Thalassophobia
I fear the oceans.
The sound of the crashing waves, the sea creatures of harm, and the thought of being drowned to an unknown depth have always tormented my mind. I couldn't find myself tranquility in the tranquil ocean, yet here I am, feeling the grains of sand against my skin, and watching the waves that seems to be inviting me in.
'Conquer your fear,' whispered the wind to me.
I walked slowly towards the water while my eyes are closed in fear. My feet sunk fast to the quicksand of the ocean, and I've flinched to the sudden splash of water that touched me. My tears are now cascading waterfalls on my cheeks.
Am I going to drown? I ask myself. No, I'm drowning in my emotions and fear.
Now, I've gone deeper, but I wasn't drowning yet, and the quicksand has stopped the moment I did.
I was about to take another step, but something had touched me. I quickly moved away and opened my eyes. What was that? Then, my forehead creased when I saw it- a dead fish surrounded by plastics. Have the plastics killed the fish?
Although I am scared, I turned around to have a better look at the ocean, and it was as if the ocean was being drowned by the plastics. I couldn't figure whether it was a plastic in the ocean or an ocean between plastics.

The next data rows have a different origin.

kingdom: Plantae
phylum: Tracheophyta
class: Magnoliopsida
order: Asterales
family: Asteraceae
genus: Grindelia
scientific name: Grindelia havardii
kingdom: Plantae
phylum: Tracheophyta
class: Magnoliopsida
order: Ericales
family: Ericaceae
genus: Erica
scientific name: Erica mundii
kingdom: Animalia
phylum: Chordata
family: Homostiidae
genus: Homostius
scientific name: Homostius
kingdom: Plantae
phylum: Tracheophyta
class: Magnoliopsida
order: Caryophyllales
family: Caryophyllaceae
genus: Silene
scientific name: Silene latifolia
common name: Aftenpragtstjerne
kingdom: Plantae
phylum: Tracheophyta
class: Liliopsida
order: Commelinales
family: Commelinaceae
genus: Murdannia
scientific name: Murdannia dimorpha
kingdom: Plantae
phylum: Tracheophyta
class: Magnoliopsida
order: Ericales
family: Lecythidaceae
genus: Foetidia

The small fishes are almost suffocated with the plastics wrapping around them, and the supposed blue ocean turned to a color of dirt. Beauty was corrupted.
Then, I could hear the laments of waves, the wails of the sirens, and the voice of the whales vibrating through the waves. That's when I've realized that these sounds that I fear are only sounds of fear too. The ocean is afraid too. It is like a quicksand: the more we try to destruct it, the more it brings destruction.
Little did I know, I was deep down in water. Just like these plastics, I couldn't do anything to save the ocean. I could only create more toxicity. I'm sure every human is the same. Mankind creates plastics. Plastics bring destruction. Destruction comes back to mankind. We create a cycle that will not even benefit us in the future.
I held my breath, and swam under the ocean. For my first time swimming in the ocean, I was swimming with the plastics. Pity those next generations who haven't seen the beauty of the bluest ocean. Pity myself for seeing the ocean too late as there is nothing left anymore.
The fishes became plastics, and I wouldn't be surprised if in the future, humans will be plastics too. I wouldn't be surprised if this planet will be wrapped in plastic. Planet or plastic?
I will forever stay thalassophobic if the oceans will forever stay like this. Conquering this fear have only brought more fear in me, but at least I've realized a lot of things.
I fear the oceans, yet the ocean fears us more.